The pound has hit a 14-year high of $1.9938 against the dollar, with many experts believing it will rise above $2 in the next few days.
British shoppers have been flocking to New York in recent months
Sterling has been rising against the dollar as the UK's economic performance contrasts with fears of a US slowdown.
The trend has been good news for British visitors to the US but has made life more difficult for exporters.
The pound was last equal to $2 in 1992, the year the UK was forced to leave the European Exchange Rate Mechanism.
The pound fell back slightly to $1.9900 in later trading, while the euro neared its all-time high against the dollar.
Inflation data being published in the UK and US on Tuesday could put further upward pressure on the pound, potentially pushing it above $2.

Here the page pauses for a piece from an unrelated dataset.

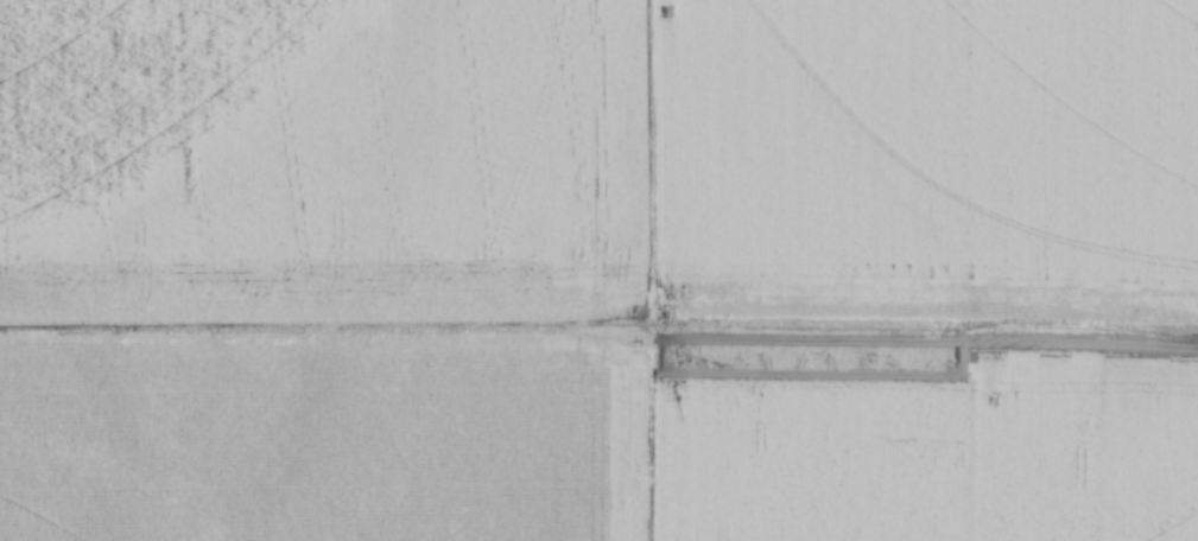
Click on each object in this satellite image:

With the UK housing market showing little sign of slowing down and inflation well above the government's 2% target, experts predict a further rise in interest rates before too long.
In contrast, the US housing bubble has burst in recent months and weakness in the manufacturing sector means that further rate rises there are seen as unlikely.
Higher interest rates tend to support a currency by making certain types of investment more attractive to traders.
The current situation gives British visitors to the US much more buying power.
Leading airlines have reported strong demand for US flights in recent months as people seek to exploit the favourable exchange rate to go on holidays and shopping trips.
But the situation is worrying the UK tourist industry which is heavily reliant on free-spending US visitors over the summer.
The situation is not such good news for the British tourist industry
British firms with a large number of US customers are also beginning to feel the pinch.
"For casual tourists I think it has had an effect and we are beginning to see a bit of a dip," said Mark Henderson, chief executive of bespoke tailors Gieves and Hawkes.
"If it goes beyond $2, it could become quite tough."
One City analyst said the strong momentum behind the pound was set to continue.
"There is every chance that the higher volatility we are likely to see this week will take us above $2," said Martin Slaney, currency expert at GFT Global Markets.